For platinum there are actually two d-bands which cross the Fermi level,
changing its chemical behavior to slightly reactive -- yet it has
limited "permanent" reactivity; consequently it is used as a catalyst,
whereas gold cannot catalyze anything.
Here is the Fermi surface database:
http://www.phys.ufl.edu/fermisurface/
The false color scheme is actually helpful in visualizing reactivity and
matrix structures.
Of most interest to LENR are Noble metals which are proton conductors
but will not easily retain hydrogen. IOW hydrogen bonds are weak or
nonexistent. Pd and Pt especially have this feature and also have a most
complicated relationship with oxygen. Nickel is close but is more
reactive, especially with oxygen.
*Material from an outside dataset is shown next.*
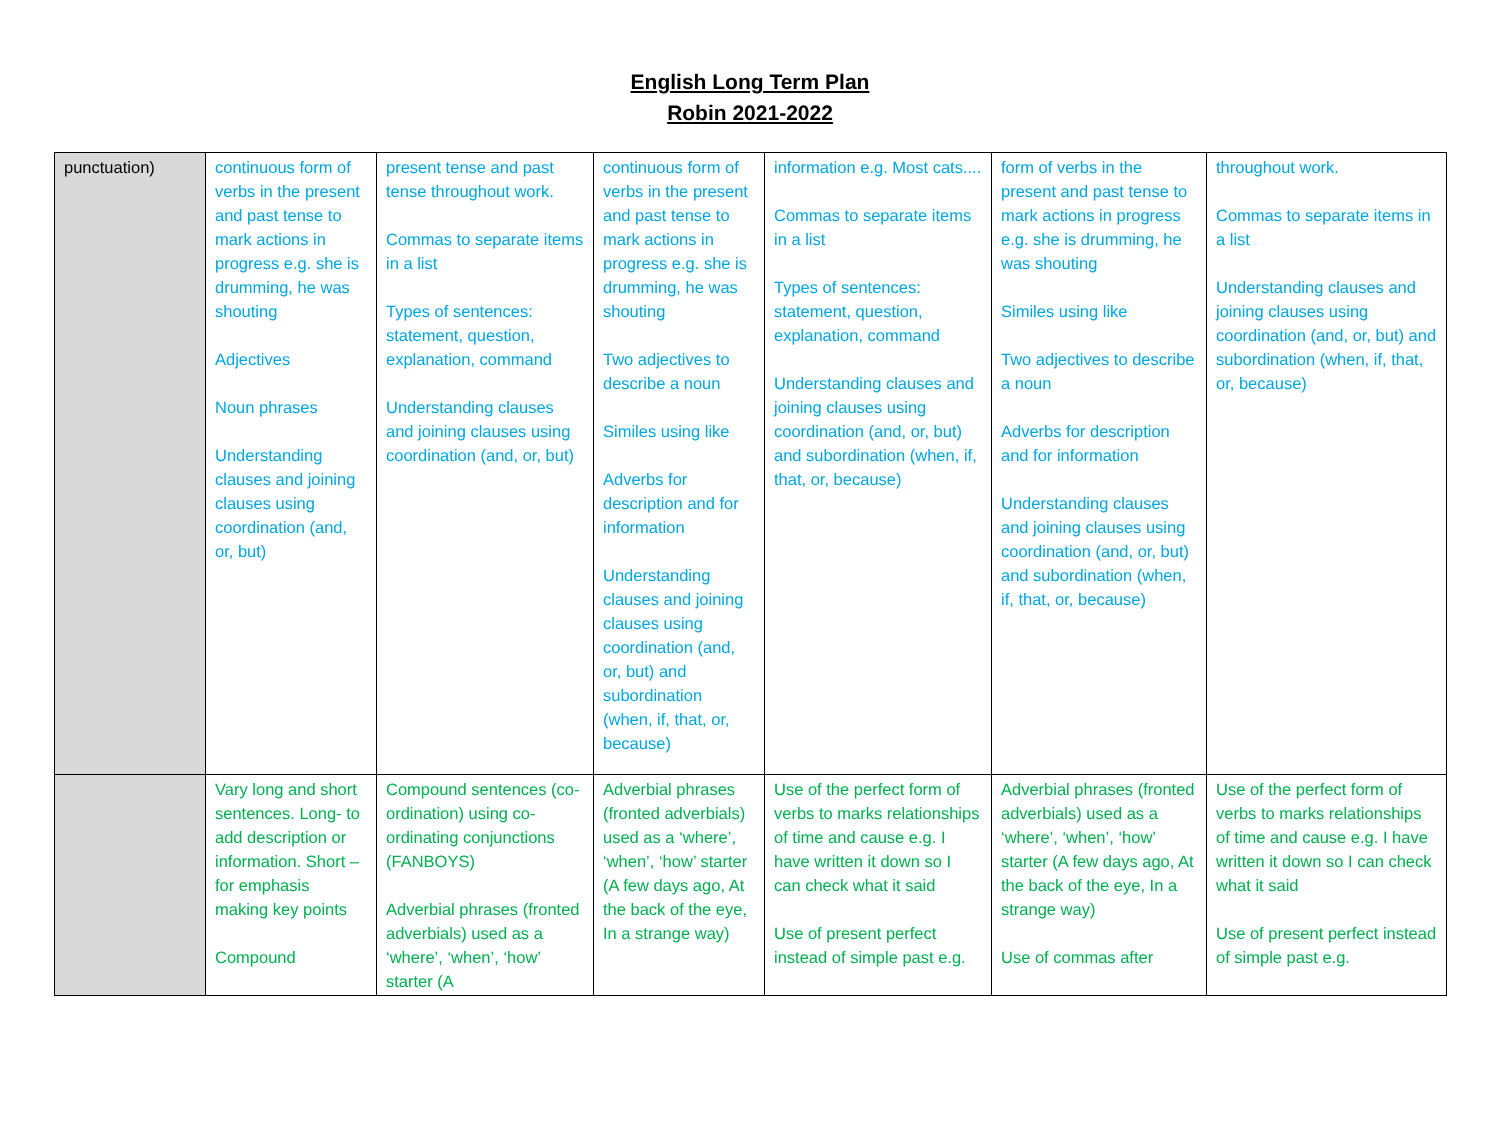English Long Term Plan
Robin 2021-2022
| punctuation) | continuous form of verbs in the present and past tense to mark actions in progress e.g. she is drumming, he was shouting Adjectives Noun phrases Understanding clauses and joining clauses using coordination (and, or, but) | present tense and past tense throughout work. Commas to separate items in a list Types of sentences: statement, question, explanation, command Understanding clauses and joining clauses using coordination (and, or, but) | continuous form of verbs in the present and past tense to mark actions in progress e.g. she is drumming, he was shouting Two adjectives to describe a noun Similes using like Adverbs for description and for information Understanding clauses and joining clauses using coordination (and, or, but) and subordination (when, if, that, or, because) | information e.g. Most cats.... Commas to separate items in a list Types of sentences: statement, question, explanation, command Understanding clauses and joining clauses using coordination (and, or, but) and subordination (when, if, that, or, because) | form of verbs in the present and past tense to mark actions in progress e.g. she is drumming, he was shouting Similes using like Two adjectives to describe a noun Adverbs for description and for information Understanding clauses and joining clauses using coordination (and, or, but) and subordination (when, if, that, or, because) | throughout work. Commas to separate items in a list Understanding clauses and joining clauses using coordination (and, or, but) and subordination (when, if, that, or, because) |
| | Vary long and short sentences. Long- to add description or information. Short – for emphasis making key points Compound | Compound sentences (co-ordination) using co-ordinating conjunctions (FANBOYS) Adverbial phrases (fronted adverbials) used as a ‘where’, ‘when’, ‘how’ starter (A | Adverbial phrases (fronted adverbials) used as a ‘where’, ‘when’, ‘how’ starter (A few days ago, At the back of the eye, In a strange way) | Use of the perfect form of verbs to marks relationships of time and cause e.g. I have written it down so I can check what it said Use of present perfect instead of simple past e.g. | Adverbial phrases (fronted adverbials) used as a ‘where’, ‘when’, ‘how’ starter (A few days ago, At the back of the eye, In a strange way) Use of commas after | Use of the perfect form of verbs to marks relationships of time and cause e.g. I have written it down so I can check what it said Use of present perfect instead of simple past e.g. |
These two noble metals, Pd and Pt seem
to "want" to dissolve and to quickly capture some small amount of oxygen
easily, yet without forming strong covalent bonding. This unusual
property (when it occurs with oxygen) is known as "physisorption."
Wiki has an entry:
http://en.wikipedia.org/wiki/Physisorption
It is a physical adsorption process in which the adsorbate (oxygen in
this case) adheres and dissolves into the surface layer (usually less
than a nanometer of thickness) and is held through Van der Waals forces,
or weak intermolecular interactions rather than stronger covalent bonding.
Surprisingly, I have not been able to find a very thorough treatment of
this variable in the prior LENR literature. A google search for
[physisorption LENR] turns up two hits and they are only months old from
the recent 2007 APS March Meeting.
This may not be surprising actually, as my approach is rather unusual in
that it is coming from the POV of an investigator looking for (or else
trying to invent a rationale) how a hydrino catalyst (O++) which should
not be there, could in fact be there but have been overlooked -- and few
experimenters in CF give the Mills' hydrino much credence. And
correspondingly Mills pretends that he couldn't care less about CF. Too bad.
Here is the most ironic factoid -- almost everyone in CF admits to the
curious fact that active region on electrode surfaces is within the one
nanometer range of thickness - but heretofore never made the connection
with the presence of oxygen being important. It may or may not be
important - but the point is that it has inexplicably been overlooked
previously, AFAIK.
IOW the range in which oxygen physisorption is known to occur is the
very same so-called nuclear active environment (NAE) or nuclear active
spot (NAS) where fusion occurs, yet that "connection" up til now seems
to have been either neglected, or else assumed to be only coincidental.
More later, but let me say that even when adsorbed, oxygen is certainly
not ionic -- yet ... since the valency is rather unique with this atom,
the forthcoming argument that a "virtual O++ ion" is always available
when oxygen is adsorbed into Palladium, will be have to wait.